This tutorial will show you how to control a joystick using EMG data with the OpenBCI GUI. You can then use this customizable, muscle-activated joystick for any purpose of your choosing! OpenBCI used this to control a drone in the 2023 OpenBCI TED Talk.
- OpenBCI Cyton Board or Ganglion Board
- Disposable gel electrodes or IDUN Dryode
- EMG/ECG Snap Electrode Cables
- Computer with downloaded OpenBCI GUI. Be sure to use OpenBCI GUI v5.2.0 or later.
Step 1: Hardware Assembly
Follow the EMG Getting Started tutorial to connect the electrodes to your body and the Cyton board. We will read data from the Cyton using the OpenBCI GUI. For this tutorial, you will need to connect up to four channels. The number of channels depends on how many degrees of freedom are needed. Four channels will enable control of both positive and negative X/Y directions of the joystick. Only one ground is needed.
Here is a mapping of channel numbers to X/Y joystick directions:
|- X (left)
|+ X (right)
|+ Y (up)
|- Y (down)
The most complex part of this tutorial will be finding the right placement for each pair of electrodes. It is important to find the muscle locations that are the easiest for the user to precisely control. You may need to play around with different locations before finding your optimal electrode setup.
Step 2: GUI Setup
Start by streaming data using the GUI. Follow this getting started tutorial to get the board streaming. You will need to open the EMG Joystick and EMG Settings widgets.

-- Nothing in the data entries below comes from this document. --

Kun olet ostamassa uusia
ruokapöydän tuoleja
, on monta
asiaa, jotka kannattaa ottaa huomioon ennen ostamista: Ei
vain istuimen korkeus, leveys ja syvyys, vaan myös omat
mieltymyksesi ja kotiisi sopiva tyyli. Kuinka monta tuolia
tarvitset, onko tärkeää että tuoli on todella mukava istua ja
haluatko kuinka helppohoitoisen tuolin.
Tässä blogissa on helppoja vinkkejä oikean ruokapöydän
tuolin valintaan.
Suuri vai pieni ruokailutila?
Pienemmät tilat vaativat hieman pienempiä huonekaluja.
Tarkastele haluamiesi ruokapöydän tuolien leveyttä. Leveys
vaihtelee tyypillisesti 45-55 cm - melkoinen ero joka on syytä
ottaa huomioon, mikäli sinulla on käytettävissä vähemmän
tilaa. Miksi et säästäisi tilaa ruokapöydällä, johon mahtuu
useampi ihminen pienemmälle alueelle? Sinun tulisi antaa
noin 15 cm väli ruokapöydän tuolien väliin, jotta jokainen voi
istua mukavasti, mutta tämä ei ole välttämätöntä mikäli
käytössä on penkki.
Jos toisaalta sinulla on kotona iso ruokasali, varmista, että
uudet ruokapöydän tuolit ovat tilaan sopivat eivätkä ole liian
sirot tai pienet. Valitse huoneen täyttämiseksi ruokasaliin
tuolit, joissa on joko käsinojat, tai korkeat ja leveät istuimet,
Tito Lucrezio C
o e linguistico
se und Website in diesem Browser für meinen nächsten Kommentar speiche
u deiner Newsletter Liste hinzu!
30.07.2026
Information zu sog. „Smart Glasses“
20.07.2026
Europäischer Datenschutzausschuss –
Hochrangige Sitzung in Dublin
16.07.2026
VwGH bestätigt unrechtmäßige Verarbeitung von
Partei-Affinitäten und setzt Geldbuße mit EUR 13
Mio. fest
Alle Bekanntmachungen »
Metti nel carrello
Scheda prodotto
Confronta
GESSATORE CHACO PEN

This widget contains the tuneable parameters used for the threshold algorithm that determines how active each channel is. The output value is a normalized value, from 0 to 1, mapped between the lower threshold and upper threshold.
|This is the size of the window. If we set this value at the smallest setting of 0.01 seconds (ie., lowering the smooth value), our data will be very jittery but responsive. Alternatively, if we increase the smooth and set our window to 2.0 seconds, the output will be very smooth but much less responsive. This reduces the effect of outliers in the dataset.
|This is a cutoff point for an allowable μV value in any individual data block. Any μV values above this number will be chopped off and set to this upper μV limit. This is to prevent erratic blips in the data from substantially distorting the average. Sometimes dropped packets and rapid body movements can create large spikes that don’t correlate to muscle activity. This helps account for those issues.
|This value indicates how quickly the upper μV threshold creeps downward. Notice that adjusting this value will affect how fast the the upper threshold decreases if not triggered. We generally recommend this to be slow. If this is too fast and we wait too long between muscle activations, the upper threshold will have crept too close to the lower threshold and the system will be hypersensitive.
|This value indicates how quickly the lower μV threshold creeps upward. Notice that adjusting this value will affect how fast the lower threshold increases if it is less than the current uV. A higher value enables easier activation, but the signal is more prone to noise. A lower value is the opposite. It is harder to activate, but the signal will be less prone to noise.
|This value sets the minimum voltage range between the upper threshold and the lower threshold. The upper threshold and lower threshold cannot get any closer than this. Increasing this value will result in you having to create a larger EMG signal to go from 0 to 100% activation. This is useful when your EMG signal is strong, but can make it difficult to reach 100% if your EMG signal is weak. Decreasing the value will make it easier to reach 100% activation with a weak signal, but may result in false activations when the signal is strong.
|This is the minimum value the lower threshold can be. In general, this value should be set just above the noise floor so that environmental noise does not trigger false activations.
It is important to note higher creep values adjust thresholds slower and lower creep values adjust faster. For example, if we compare creep = 0.9 and creep = 0.999 with a previous threshold value = 100:
(0.9 x 100 = 90) < (0.999 x 100 = 99)
You can see how a lower creep value will actually decrease the value faster.
EMG Joystick Widget
This widget has an indicator that moves in the direction of the activated EMG channels. This visualization should be used in combination with the EMG settings to find your ideal EMG joystick setup.
Step 3: Stream Data Using Networking Widget
Follow the Networking Tutorial to learn how to stream data using UDP from the GUI. For this project, you will need to stream the EMG channel data from the Networking Widget. Make sure your EMG joystick widget is open when streaming. Your Networking settings should look as follows:
The EMG Joystick UDP stream will be sent to the IP address and port specified in the Networking Widget. The JSON packets will look like this:
Here is an example of how we use the deserialized JSON messages in our NeuroFly Unity application.
EMGJoystickX = packet.data;
EMGJoystickY = packet.data;
Once your UDP stream is running, you will be able to use this EMG joystick for any use case! We are excited to see how our global Community uses this widget to create awesome projects and research!